Monday, October 10, 2005

In Praise of Greg Papa

Thanks to the wonders of Sirius satellite radio, and while catching up on some long-overdue household projects amid the Raiders bye week, I took an audio tour of gamecasts around the league on Sunday. I now have even more respect for the Raiders radio team of Greg Papa and Tom Flores.

Sirius radio, as you may know, enables you to tune into every NFL game, and to listen to the localized broadcasts of either participating team (except for the Titans radio network, which refused to opt in). But while it's fun to eavesdrop around the league, it’s not always the most pleasurable listening experience.

The Raiders radio team is like a fine cup of coffee: smooth, rich and satisfying. But much of the league’s radio personnel are like the stuff you get at the mini mart: thin, tinny and brash. Greg Papa moves the game along with clarity and purpose. Tom Flores colors the game from a vantage of true insight and experience. We are lucky to have them.

And nothing—nothing—beats Papa’s signature call of TOUCHDOWN RRRRRAIDERS!

Note: If you are considering Sirius radio, click on “comments” below, where I have added some personal thoughts and recommendations.


Blogger Raider Take said...

Raider Take highly recommends Sirius satellite radio. In addition to NFL gamecasts, you get the dedicated NFL radio talk station (not to mention ESPN radio and a ton of music and talk options).

Here’s how it works. First you buy a radio receiver and a subscription. The subscription is $12.95/month. Is paying for radio crazy? Think of it this way: one month costs less than the average CD, and you will listen to it a lot more than you will the CD.
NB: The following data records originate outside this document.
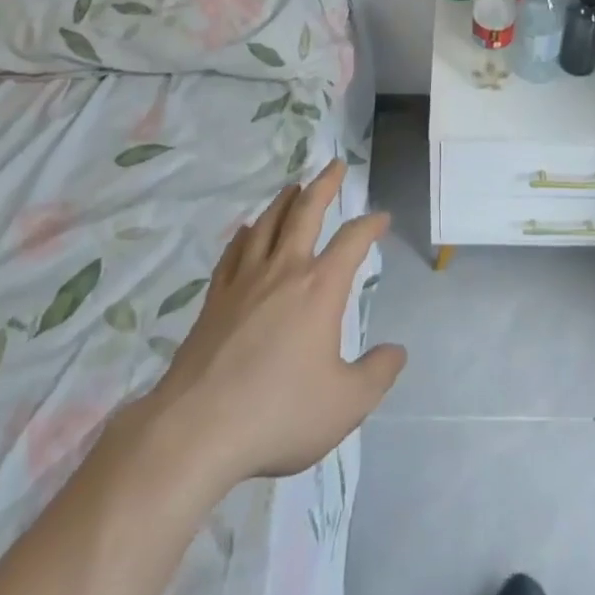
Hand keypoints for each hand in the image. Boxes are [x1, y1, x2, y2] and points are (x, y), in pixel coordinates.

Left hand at [120, 160, 405, 489]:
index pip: (352, 241)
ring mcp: (245, 281)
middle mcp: (284, 271)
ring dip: (284, 201)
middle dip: (324, 185)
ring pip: (267, 224)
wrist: (197, 429)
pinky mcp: (215, 299)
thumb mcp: (345, 404)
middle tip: (335, 165)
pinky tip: (245, 231)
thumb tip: (397, 351)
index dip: (370, 224)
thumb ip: (377, 374)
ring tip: (294, 187)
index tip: (382, 218)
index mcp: (320, 288)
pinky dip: (244, 236)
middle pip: (306, 212)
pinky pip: (233, 254)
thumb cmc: (278, 413)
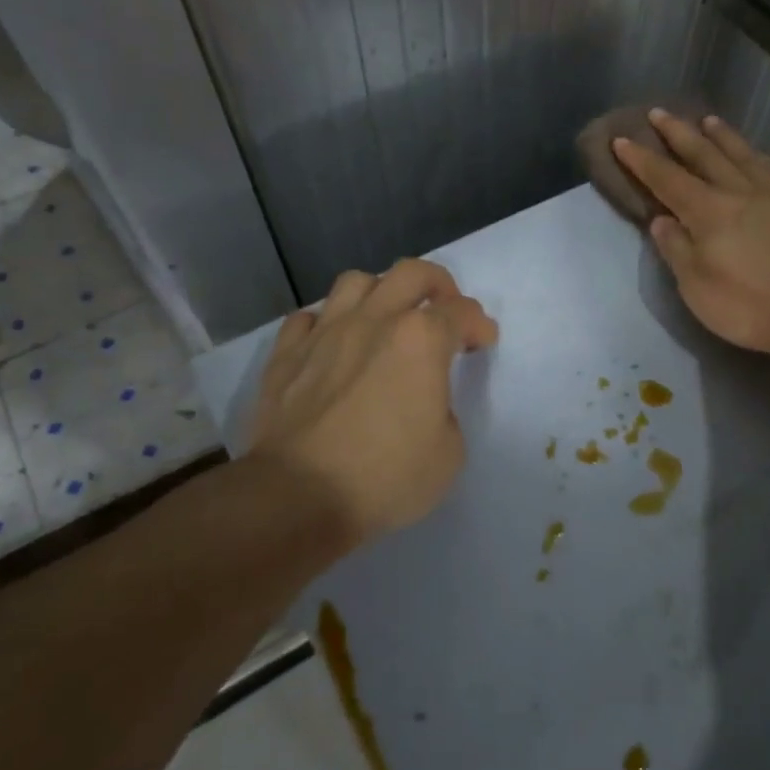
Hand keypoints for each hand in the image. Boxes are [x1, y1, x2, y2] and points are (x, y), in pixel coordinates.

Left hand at [248, 259, 498, 543]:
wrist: (297, 496)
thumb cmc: (384, 477)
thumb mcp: (448, 454)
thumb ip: (445, 412)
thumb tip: (424, 403)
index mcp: (421, 340)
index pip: (462, 313)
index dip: (479, 326)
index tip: (482, 342)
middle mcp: (374, 321)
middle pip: (412, 273)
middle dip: (438, 284)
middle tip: (444, 309)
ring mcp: (325, 333)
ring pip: (356, 282)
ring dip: (380, 292)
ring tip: (385, 318)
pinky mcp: (286, 354)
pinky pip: (307, 318)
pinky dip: (326, 324)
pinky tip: (333, 344)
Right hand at [613, 109, 769, 368]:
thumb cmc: (751, 307)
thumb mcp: (697, 289)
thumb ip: (677, 250)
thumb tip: (660, 219)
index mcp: (708, 212)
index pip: (666, 179)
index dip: (641, 159)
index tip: (621, 139)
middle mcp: (740, 191)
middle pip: (704, 154)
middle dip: (678, 133)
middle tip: (659, 112)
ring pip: (743, 154)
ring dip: (721, 136)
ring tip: (707, 120)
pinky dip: (760, 157)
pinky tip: (757, 155)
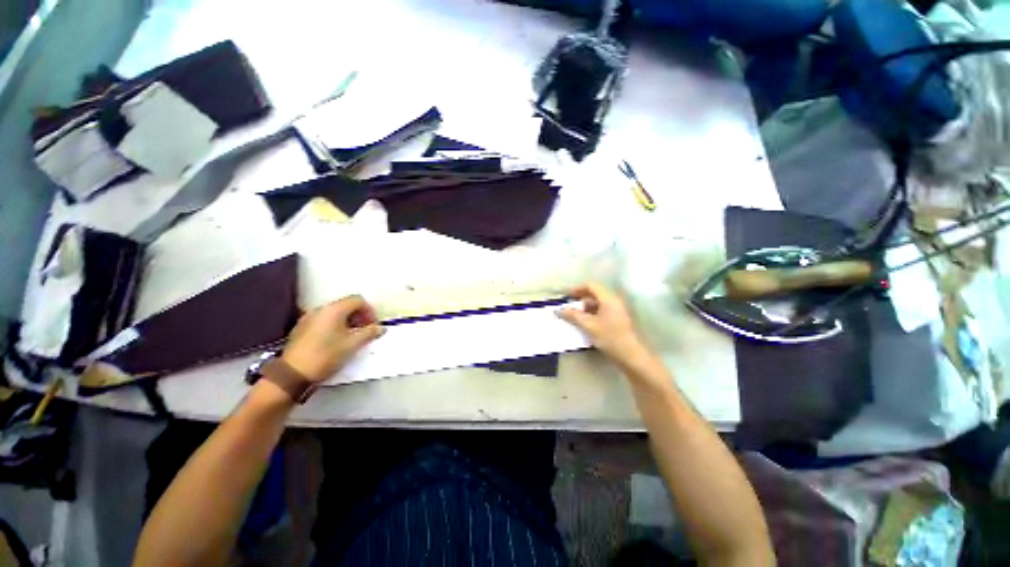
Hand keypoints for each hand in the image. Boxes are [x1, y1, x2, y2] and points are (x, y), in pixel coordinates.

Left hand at [282, 296, 383, 381]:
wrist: (292, 374)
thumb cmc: (326, 355)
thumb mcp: (353, 344)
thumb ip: (369, 333)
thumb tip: (381, 328)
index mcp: (334, 309)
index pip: (358, 300)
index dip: (370, 311)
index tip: (374, 326)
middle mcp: (320, 309)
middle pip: (346, 305)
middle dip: (360, 316)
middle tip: (366, 332)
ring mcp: (308, 318)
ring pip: (335, 314)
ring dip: (348, 322)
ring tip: (353, 338)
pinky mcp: (301, 328)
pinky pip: (324, 321)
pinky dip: (335, 327)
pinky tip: (336, 342)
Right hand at [558, 283, 648, 365]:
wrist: (630, 355)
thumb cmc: (610, 337)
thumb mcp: (588, 326)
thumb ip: (573, 315)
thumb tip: (559, 310)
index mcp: (608, 299)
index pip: (591, 285)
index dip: (577, 289)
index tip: (566, 296)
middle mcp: (614, 300)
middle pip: (594, 292)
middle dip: (580, 297)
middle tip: (569, 305)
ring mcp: (617, 309)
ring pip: (598, 301)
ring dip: (585, 306)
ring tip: (575, 315)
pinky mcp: (617, 318)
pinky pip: (602, 309)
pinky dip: (592, 312)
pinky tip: (585, 322)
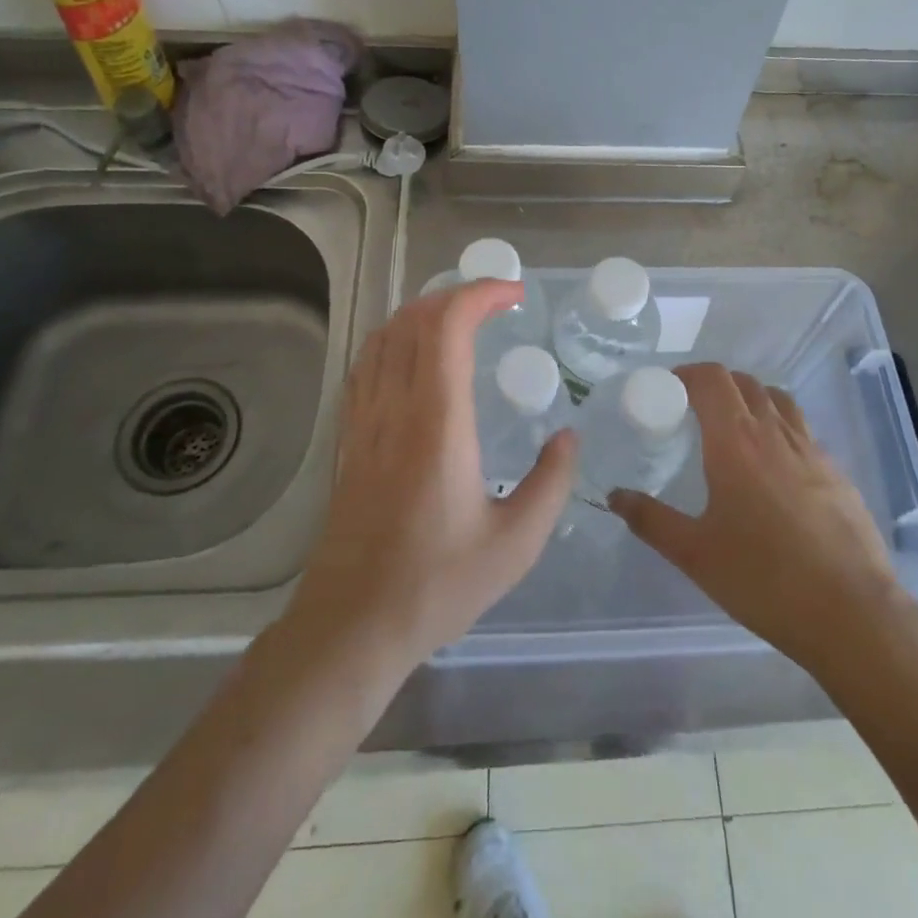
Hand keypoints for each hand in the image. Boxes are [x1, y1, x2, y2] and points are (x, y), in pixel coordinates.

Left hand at [288, 280, 577, 672]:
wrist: (352, 623)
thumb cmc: (437, 584)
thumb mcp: (516, 543)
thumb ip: (551, 482)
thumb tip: (568, 437)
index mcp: (437, 422)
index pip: (448, 326)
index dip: (481, 294)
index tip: (515, 294)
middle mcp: (395, 407)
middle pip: (414, 319)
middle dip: (457, 294)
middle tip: (496, 303)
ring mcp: (364, 421)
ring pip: (385, 336)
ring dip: (424, 312)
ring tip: (461, 320)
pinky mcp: (349, 439)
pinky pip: (367, 365)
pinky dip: (396, 339)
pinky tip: (415, 358)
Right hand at [609, 364, 913, 680]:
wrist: (851, 613)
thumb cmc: (763, 579)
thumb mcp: (695, 554)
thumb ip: (651, 519)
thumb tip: (615, 496)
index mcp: (736, 442)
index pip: (712, 379)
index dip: (687, 373)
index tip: (668, 388)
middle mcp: (775, 433)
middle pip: (745, 383)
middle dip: (716, 383)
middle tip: (694, 409)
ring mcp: (812, 451)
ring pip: (779, 401)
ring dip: (752, 399)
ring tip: (734, 428)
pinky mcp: (838, 473)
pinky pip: (802, 431)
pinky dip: (780, 429)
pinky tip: (774, 468)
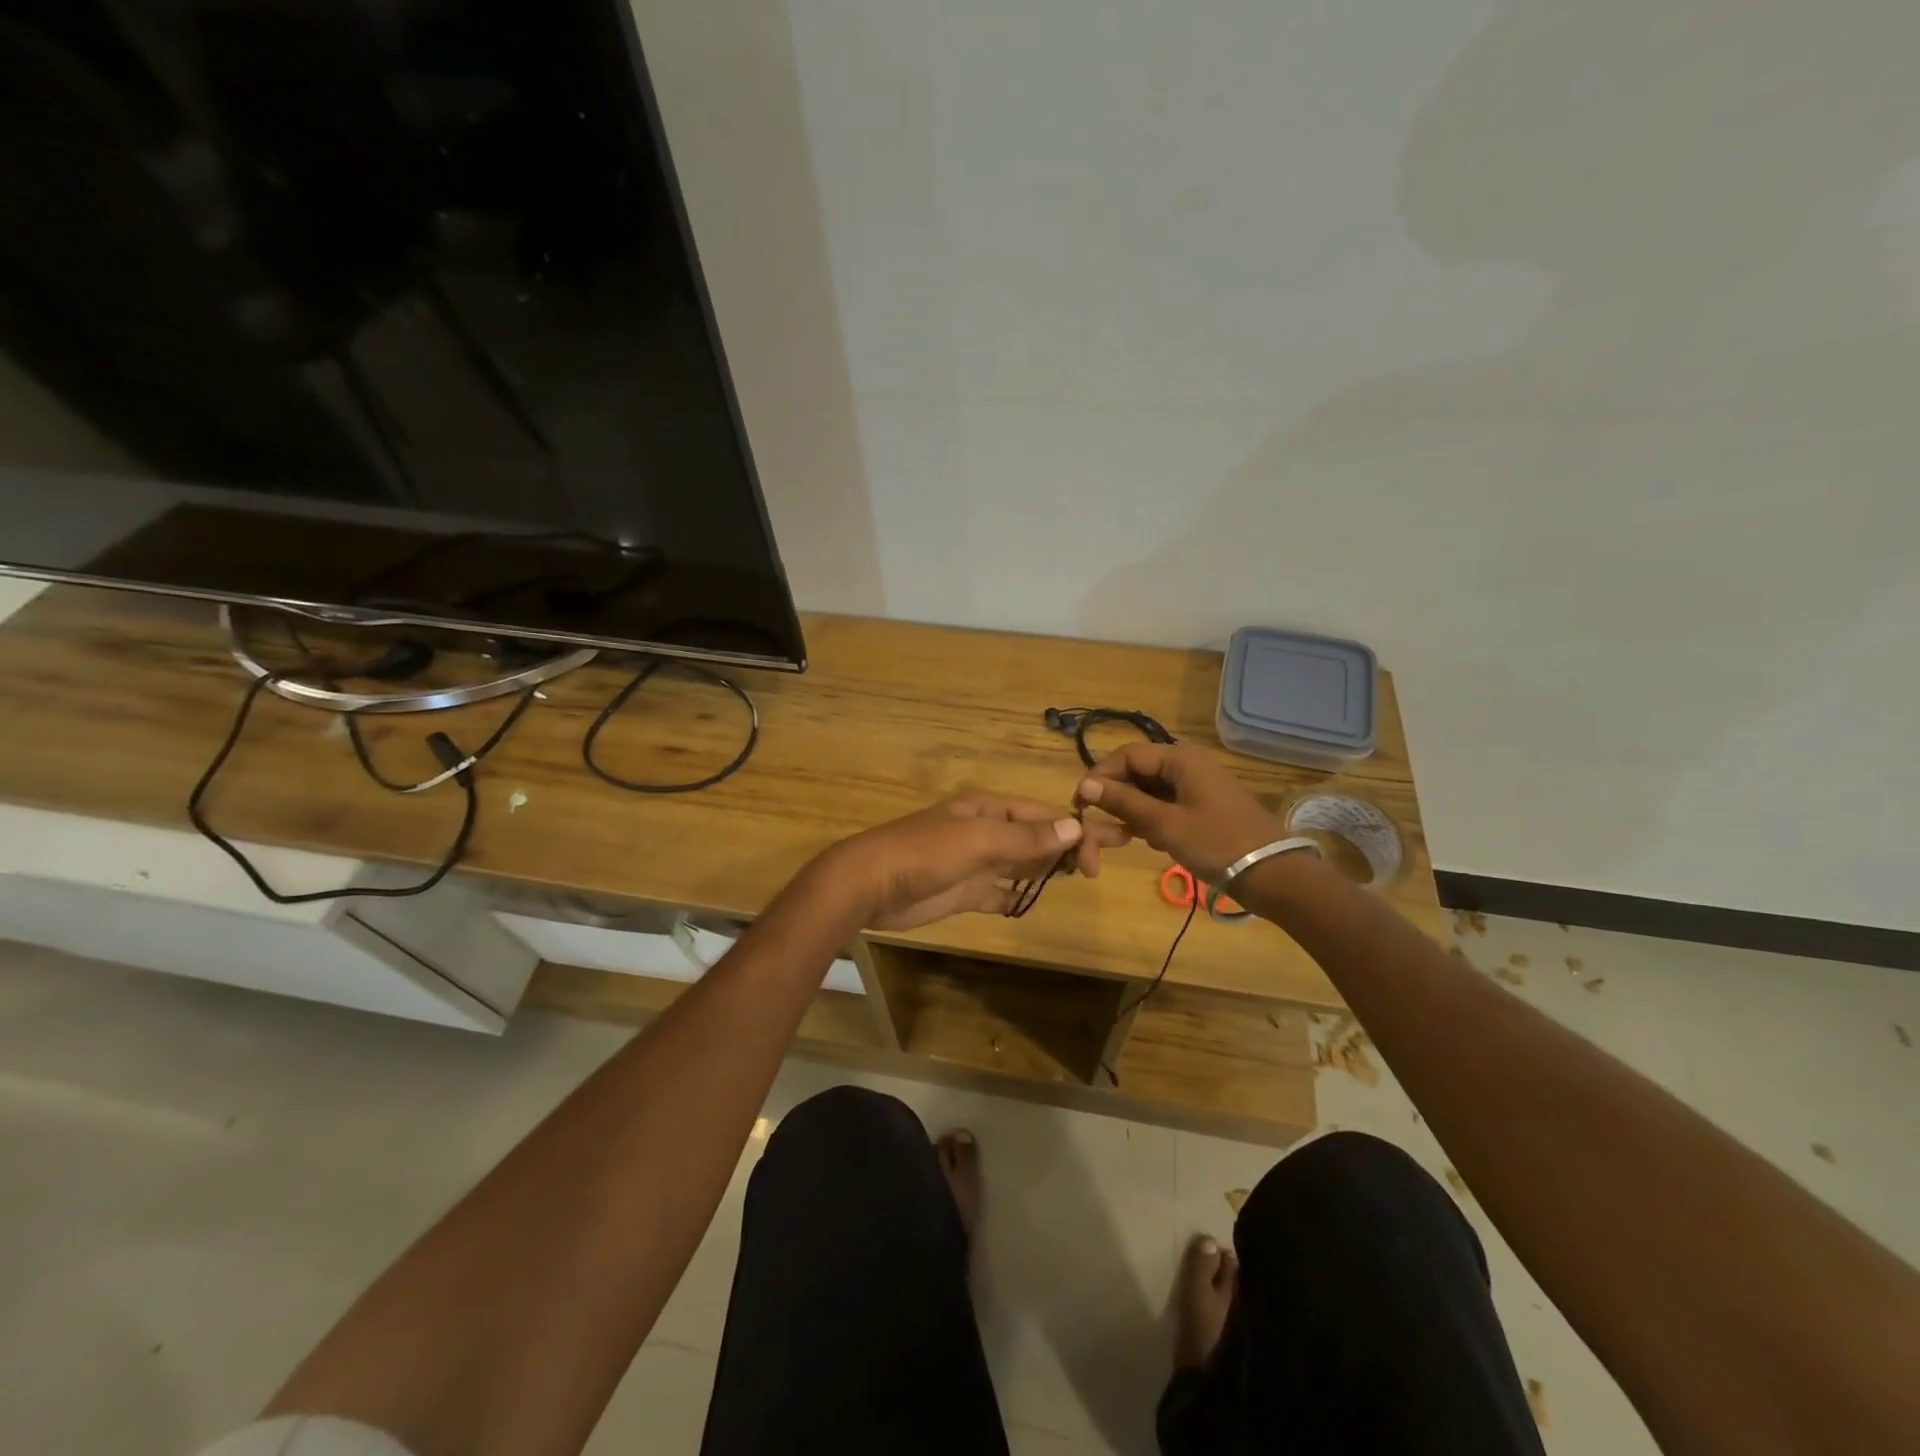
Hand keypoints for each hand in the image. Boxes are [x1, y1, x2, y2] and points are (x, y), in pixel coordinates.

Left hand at [815, 794, 1130, 930]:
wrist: (869, 886)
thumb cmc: (924, 854)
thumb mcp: (979, 841)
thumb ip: (1026, 838)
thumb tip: (1075, 827)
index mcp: (989, 810)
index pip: (1043, 816)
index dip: (1075, 830)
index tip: (1102, 854)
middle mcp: (986, 832)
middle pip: (1037, 837)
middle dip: (1071, 845)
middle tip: (1107, 860)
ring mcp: (974, 863)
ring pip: (1022, 863)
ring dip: (1049, 868)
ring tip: (1082, 877)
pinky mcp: (963, 891)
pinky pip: (1000, 892)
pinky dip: (1017, 895)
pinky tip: (1033, 901)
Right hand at [1076, 742, 1282, 882]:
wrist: (1274, 875)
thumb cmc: (1218, 844)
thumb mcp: (1165, 824)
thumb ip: (1124, 802)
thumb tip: (1085, 785)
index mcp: (1180, 759)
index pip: (1127, 755)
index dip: (1100, 776)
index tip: (1081, 804)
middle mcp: (1187, 765)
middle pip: (1137, 772)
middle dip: (1116, 798)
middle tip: (1102, 829)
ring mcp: (1197, 787)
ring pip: (1149, 791)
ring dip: (1132, 812)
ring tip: (1126, 839)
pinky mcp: (1202, 808)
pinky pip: (1165, 805)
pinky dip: (1151, 821)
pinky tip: (1152, 842)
I got the Sportster Replay receiver with the companion boombox. Once you buy the receiver, you call Sirius and activate your subscription. Easy.


In the car, the receiver is secured via suction mount to the windshield. It is powered via the “cigarette lighter” or whatever they’re calling it these days. A long thin antenna cord also attaches to the receiver. At the other end of the cord is a magnetic disc that receives the satellite signal. You can run it outside and secure the magnetic disc to the top of the car for a permanent installation. However, I just place the antenna disc on the dashboard, which enables me to move the unit back and forth between vehicles. Finally, the receiver puts out an FM modulated signal, which means the car stereo picks up Sirius via cordless FM signal. If all of this sounds complicated, trust me, it’s not…

In summary:

1. Buy and activate receiver
2. Secure receiver in car via included suction mount (or other included mount)
3. Plug into power source
4. Connect antenna
5. Set FM modulater to send signal to selected FM station.


The optional boombox enables you to listen to Sirius outside the car. It has a slot that holds the receiver and a long antenna cord. Note that the receiving end of the antenna typically needs to be outside for you to catch a signal. It’s great for working outdoors and or in the yard, and the antenna cord is long enough for you to run it outside from your garage as well.


I can’t vouch for other receivers, but I do like the Sportster Replay, particularly because it enables you to pause live radio. I know, that sounds stupid…but it’s actually pretty cool. You can drive to the grocery store, pause the radio if they’re talking about the Raiders or something else of interest, do your shopping, and then resume where you left off. Since you are now several minutes behind real time, you can also fast forward through commercials (essentially, it’s Tivo for radio).